On ne sait pas non plus exactement à quoi les chiens réagissent. La chercheuse principale, Meiying Qin, a mis en évidence certaines différences entre un robot et un locuteur qui pourraient être à l’origine des différences de comportement, notamment

  • Un robot peut être perçu comme un agent, mais pas comme le haut-parleur ;
  • Un robot est incarné, alors que le haut-parleur ne l’est pas (l’agent qui a fourni les commandes via le haut-parleur n’est pas physiquement présent dans la salle d’essai) ;
  • Un robot fournit des indices visuels et sonores, tandis qu’un haut-parleur ne fournit que des indices sonores.

Il a été demandé à Meiying Qin si elle pensait que cela ferait une différence si le robot était plus ou moins humanoïde, quel était son visage, s’il sentait quelque chose, et d’autres traits que les chiens pourraient associer à l’humanité. « Les chiens étant très sensibles aux signaux sociaux humains, le fait que le robot soit humanoïde ou non peut faire une différence », explique Qin. « Cependant, si un robot non humanoïde se comporte comme un agent (par exemple, se comporter comme un chien, ou présenter un comportement social quelconque), les chiens peuvent également réagir de manière sociale ».

Elle explique que, selon que le robot a des yeux ou non, ou sent comme une personne, ces facteurs peuvent également avoir un impact sur la façon dont les chiens réagissent au robot. Mais Mme Qin ajoute que les chercheurs ont besoin de preuves supplémentaires pour donner une réponse plus affirmative. « Que le robot se déplace ou non pourrait affecter les chiens différemment », dit-elle. « Un robot qui reste immobile sans aucun mouvement peut ne pas se présenter comme un agent pour le chien, et les chiens peuvent ne pas réagir à un tel robot socialement. D’autre part, un robot qui bouge trop (par exemple, le robot marche) ou trop vite ne fera qu’effrayer les chiens ».

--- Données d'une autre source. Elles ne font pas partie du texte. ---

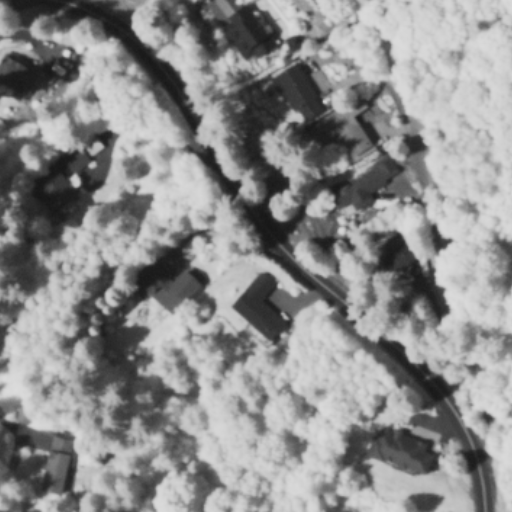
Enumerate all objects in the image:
building: (247, 33)
road: (26, 35)
building: (17, 76)
building: (297, 94)
building: (341, 132)
building: (74, 160)
building: (362, 187)
building: (57, 193)
road: (218, 229)
road: (280, 245)
building: (398, 252)
road: (447, 284)
building: (165, 289)
building: (257, 308)
building: (22, 416)
road: (19, 428)
building: (399, 451)
building: (55, 465)
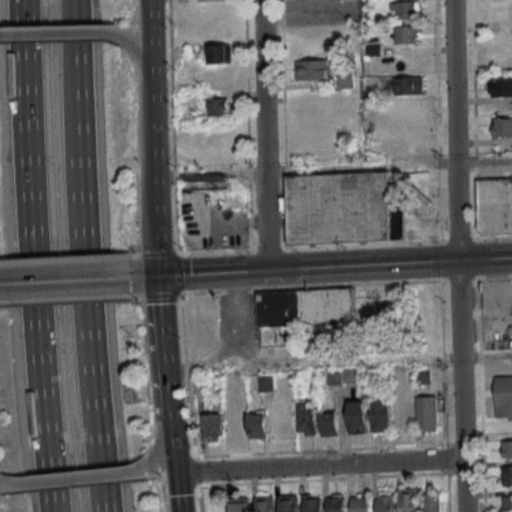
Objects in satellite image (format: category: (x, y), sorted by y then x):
building: (214, 0)
building: (311, 8)
building: (405, 9)
road: (67, 34)
building: (406, 34)
road: (150, 36)
building: (221, 52)
building: (496, 52)
road: (141, 60)
building: (314, 69)
building: (346, 77)
road: (263, 82)
building: (500, 86)
building: (407, 96)
building: (219, 106)
building: (502, 126)
building: (408, 127)
road: (454, 130)
road: (332, 168)
road: (153, 174)
building: (495, 205)
building: (343, 208)
road: (265, 217)
road: (141, 254)
road: (29, 256)
road: (80, 256)
road: (64, 257)
road: (389, 264)
road: (212, 273)
road: (147, 276)
traffic signals: (157, 276)
road: (68, 280)
road: (321, 285)
road: (65, 298)
building: (306, 307)
road: (160, 327)
road: (338, 361)
building: (342, 376)
road: (460, 386)
building: (132, 393)
building: (503, 397)
building: (427, 413)
building: (406, 414)
building: (235, 415)
building: (382, 415)
building: (357, 416)
building: (305, 417)
building: (329, 423)
building: (258, 424)
building: (212, 426)
road: (172, 445)
building: (507, 447)
road: (153, 456)
road: (319, 466)
building: (507, 474)
road: (68, 481)
road: (4, 482)
building: (385, 501)
building: (419, 501)
building: (336, 502)
building: (360, 502)
building: (240, 503)
building: (277, 503)
building: (313, 503)
building: (508, 503)
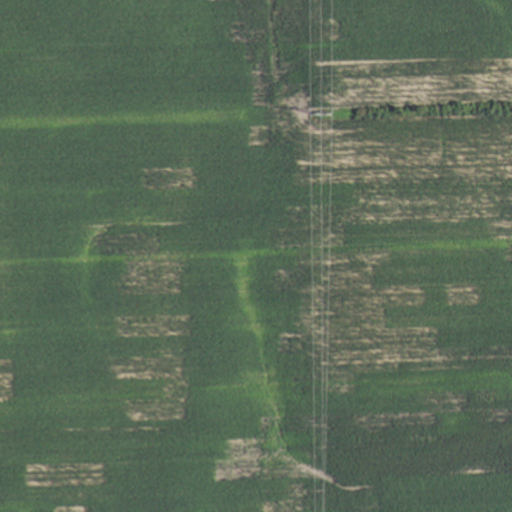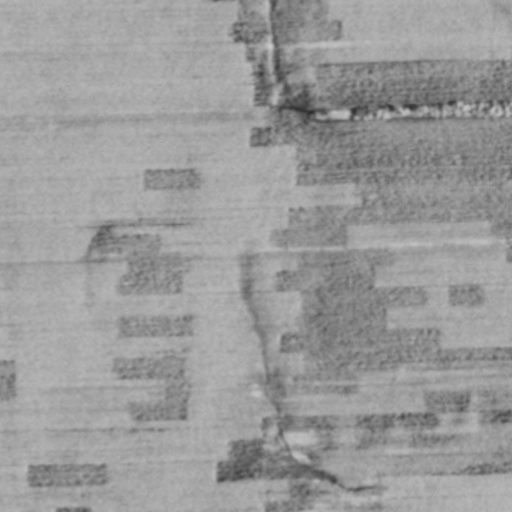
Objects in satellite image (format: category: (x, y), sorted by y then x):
crop: (256, 255)
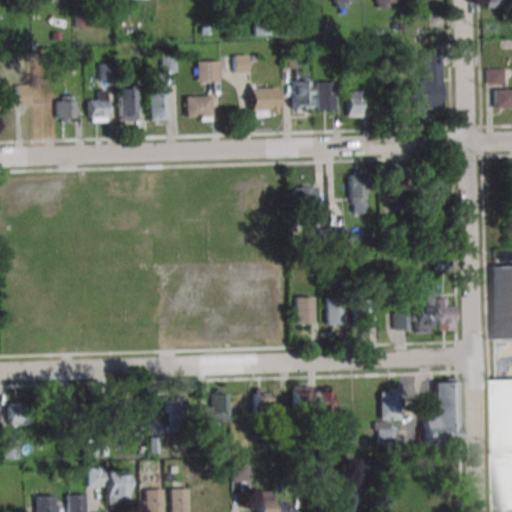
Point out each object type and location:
building: (340, 3)
building: (381, 4)
building: (492, 4)
building: (238, 63)
building: (104, 71)
building: (206, 71)
building: (493, 76)
building: (424, 83)
building: (299, 93)
building: (21, 95)
building: (324, 95)
building: (4, 96)
building: (501, 98)
building: (156, 101)
building: (261, 101)
building: (125, 103)
building: (352, 103)
building: (196, 107)
building: (97, 108)
building: (64, 109)
road: (255, 153)
building: (398, 183)
building: (355, 186)
building: (423, 186)
building: (303, 196)
building: (510, 229)
building: (326, 237)
road: (468, 255)
building: (501, 302)
building: (421, 307)
building: (302, 310)
building: (333, 311)
building: (361, 313)
building: (442, 314)
building: (399, 320)
road: (237, 365)
building: (299, 395)
building: (259, 399)
building: (321, 402)
building: (214, 408)
building: (173, 409)
building: (74, 411)
building: (115, 412)
building: (19, 413)
building: (441, 414)
building: (385, 416)
building: (504, 441)
building: (504, 441)
building: (237, 473)
building: (110, 484)
building: (149, 498)
building: (176, 499)
building: (72, 502)
building: (343, 502)
building: (406, 502)
building: (425, 502)
building: (42, 503)
building: (383, 503)
building: (262, 504)
building: (282, 506)
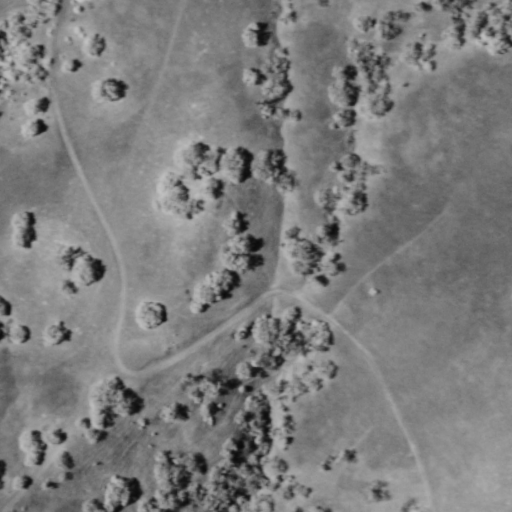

Maintenant que nous avons la preuve que les chiens réagissent effectivement aux robots sociaux, l’étape suivante consiste à comprendre certains de ces éléments. Et il ne s’agit pas seulement de fabriquer des robots sociaux plus efficaces pour les chiens, bien sûr – le contexte plus large est qu’en étudiant comment les chiens se comportent envers les robots sociaux par rapport aux humains, cela peut nous aider à comprendre comment les robots sociaux affectent aussi notre propre comportement.